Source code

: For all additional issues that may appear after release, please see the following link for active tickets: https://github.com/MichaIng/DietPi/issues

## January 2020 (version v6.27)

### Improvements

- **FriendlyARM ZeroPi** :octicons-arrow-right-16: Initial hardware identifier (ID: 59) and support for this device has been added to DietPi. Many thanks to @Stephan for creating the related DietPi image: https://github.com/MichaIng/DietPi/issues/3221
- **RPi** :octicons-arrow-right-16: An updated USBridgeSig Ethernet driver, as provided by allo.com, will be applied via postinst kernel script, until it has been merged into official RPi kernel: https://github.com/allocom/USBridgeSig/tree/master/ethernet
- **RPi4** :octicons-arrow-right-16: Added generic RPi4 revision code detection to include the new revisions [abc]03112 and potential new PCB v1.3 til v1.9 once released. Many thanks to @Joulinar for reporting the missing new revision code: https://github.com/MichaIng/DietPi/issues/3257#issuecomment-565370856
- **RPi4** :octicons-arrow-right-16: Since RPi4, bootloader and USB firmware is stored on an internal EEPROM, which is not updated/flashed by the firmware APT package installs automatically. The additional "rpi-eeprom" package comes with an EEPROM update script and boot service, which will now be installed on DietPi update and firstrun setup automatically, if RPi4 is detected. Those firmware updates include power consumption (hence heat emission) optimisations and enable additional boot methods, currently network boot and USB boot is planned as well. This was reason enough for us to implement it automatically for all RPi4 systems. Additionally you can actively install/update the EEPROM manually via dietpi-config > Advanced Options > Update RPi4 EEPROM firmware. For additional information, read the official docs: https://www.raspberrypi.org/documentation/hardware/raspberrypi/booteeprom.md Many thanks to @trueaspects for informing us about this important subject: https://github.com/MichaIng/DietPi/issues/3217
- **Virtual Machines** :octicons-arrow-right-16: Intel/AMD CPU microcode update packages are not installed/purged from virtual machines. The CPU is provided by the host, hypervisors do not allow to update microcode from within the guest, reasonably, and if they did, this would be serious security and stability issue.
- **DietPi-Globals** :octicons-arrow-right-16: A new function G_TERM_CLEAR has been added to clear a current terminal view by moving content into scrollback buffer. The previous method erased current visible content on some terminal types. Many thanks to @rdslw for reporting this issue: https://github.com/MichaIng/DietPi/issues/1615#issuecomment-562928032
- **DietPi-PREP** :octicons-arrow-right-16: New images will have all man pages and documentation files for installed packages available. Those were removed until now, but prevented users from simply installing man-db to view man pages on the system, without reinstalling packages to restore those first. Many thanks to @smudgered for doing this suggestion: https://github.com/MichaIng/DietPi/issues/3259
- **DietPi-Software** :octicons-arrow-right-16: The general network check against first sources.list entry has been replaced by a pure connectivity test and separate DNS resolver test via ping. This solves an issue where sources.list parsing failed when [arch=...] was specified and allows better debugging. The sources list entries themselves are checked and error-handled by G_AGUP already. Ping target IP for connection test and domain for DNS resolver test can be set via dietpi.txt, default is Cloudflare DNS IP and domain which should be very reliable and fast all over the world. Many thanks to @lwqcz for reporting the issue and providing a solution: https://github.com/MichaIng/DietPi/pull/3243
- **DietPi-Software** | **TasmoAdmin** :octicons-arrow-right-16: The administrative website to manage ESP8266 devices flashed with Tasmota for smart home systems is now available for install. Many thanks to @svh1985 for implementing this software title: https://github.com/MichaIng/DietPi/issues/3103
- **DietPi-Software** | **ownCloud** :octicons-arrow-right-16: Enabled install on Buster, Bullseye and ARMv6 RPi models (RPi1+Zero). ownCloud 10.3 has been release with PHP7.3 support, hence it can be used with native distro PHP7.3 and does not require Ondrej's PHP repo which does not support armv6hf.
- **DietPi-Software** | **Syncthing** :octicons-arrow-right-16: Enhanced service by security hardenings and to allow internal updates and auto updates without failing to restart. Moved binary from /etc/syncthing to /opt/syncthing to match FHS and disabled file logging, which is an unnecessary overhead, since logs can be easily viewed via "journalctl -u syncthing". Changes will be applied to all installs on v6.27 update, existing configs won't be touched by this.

---

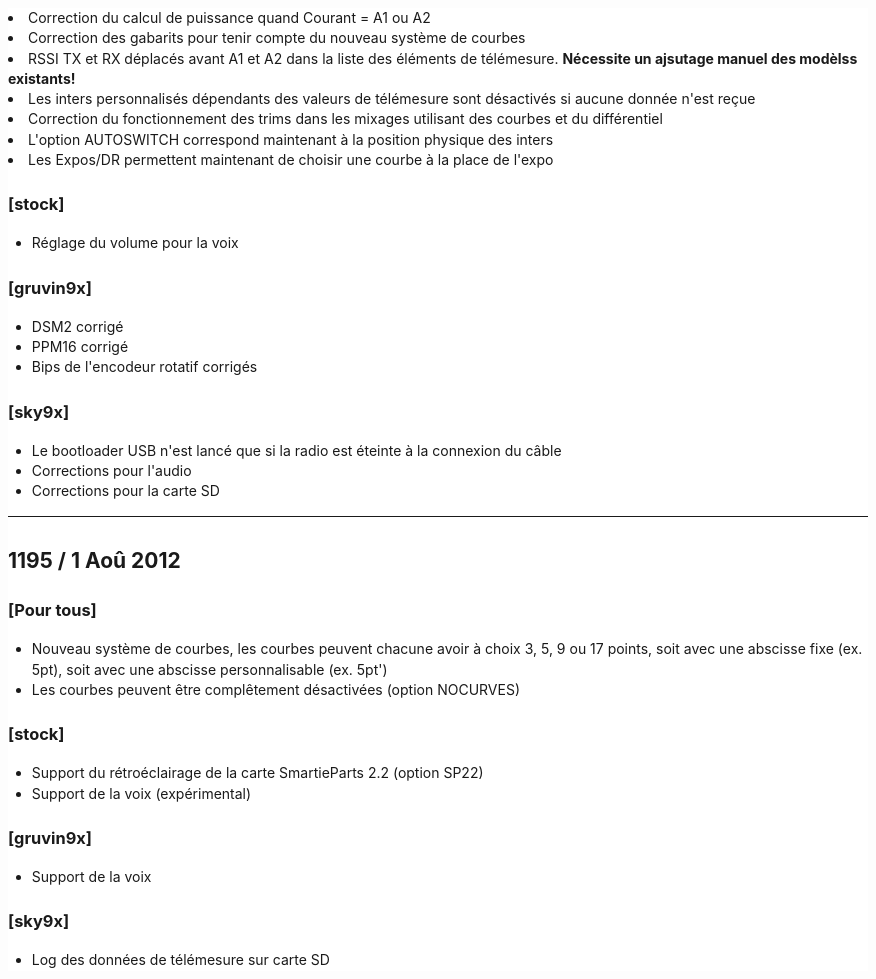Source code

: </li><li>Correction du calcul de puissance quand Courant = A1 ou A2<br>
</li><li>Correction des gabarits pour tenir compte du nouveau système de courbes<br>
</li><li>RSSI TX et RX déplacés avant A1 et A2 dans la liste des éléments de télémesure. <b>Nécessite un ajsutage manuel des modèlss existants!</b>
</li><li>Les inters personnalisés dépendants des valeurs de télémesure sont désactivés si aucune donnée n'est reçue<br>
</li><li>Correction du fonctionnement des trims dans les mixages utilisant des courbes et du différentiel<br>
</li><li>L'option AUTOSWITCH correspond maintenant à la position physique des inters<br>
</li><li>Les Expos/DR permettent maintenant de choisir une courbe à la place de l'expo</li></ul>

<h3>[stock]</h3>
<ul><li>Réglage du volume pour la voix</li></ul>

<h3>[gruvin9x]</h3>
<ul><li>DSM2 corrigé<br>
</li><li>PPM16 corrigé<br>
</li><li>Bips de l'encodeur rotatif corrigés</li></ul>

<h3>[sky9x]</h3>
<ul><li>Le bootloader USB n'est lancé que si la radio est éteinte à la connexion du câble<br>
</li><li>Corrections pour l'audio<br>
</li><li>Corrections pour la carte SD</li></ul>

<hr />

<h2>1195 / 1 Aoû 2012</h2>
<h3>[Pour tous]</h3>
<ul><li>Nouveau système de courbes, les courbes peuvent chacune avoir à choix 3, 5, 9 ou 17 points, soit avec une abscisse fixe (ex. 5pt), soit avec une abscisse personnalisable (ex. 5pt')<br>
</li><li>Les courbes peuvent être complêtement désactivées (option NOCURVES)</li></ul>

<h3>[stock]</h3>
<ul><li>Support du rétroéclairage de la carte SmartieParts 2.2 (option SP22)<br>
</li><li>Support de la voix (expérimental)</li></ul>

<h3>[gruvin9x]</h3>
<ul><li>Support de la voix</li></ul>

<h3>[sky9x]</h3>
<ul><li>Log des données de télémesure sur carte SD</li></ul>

* **Your assignment**
From the entries above, return exactly the line containing "active tickets: https://github.com/MichaIng/DietPi/issues", the line containing "- **RPi** :octicons-arrow-right-16: An", and all lines between, and nothing else.

* **Answer section**
: For all additional issues that may appear after release, please see the following link for active tickets: https://github.com/MichaIng/DietPi/issues

## January 2020 (version v6.27)

### Improvements

- **FriendlyARM ZeroPi** :octicons-arrow-right-16: Initial hardware identifier (ID: 59) and support for this device has been added to DietPi. Many thanks to @Stephan for creating the related DietPi image: https://github.com/MichaIng/DietPi/issues/3221
- **RPi** :octicons-arrow-right-16: An updated USBridgeSig Ethernet driver, as provided by allo.com, will be applied via postinst kernel script, until it has been merged into official RPi kernel: https://github.com/allocom/USBridgeSig/tree/master/ethernet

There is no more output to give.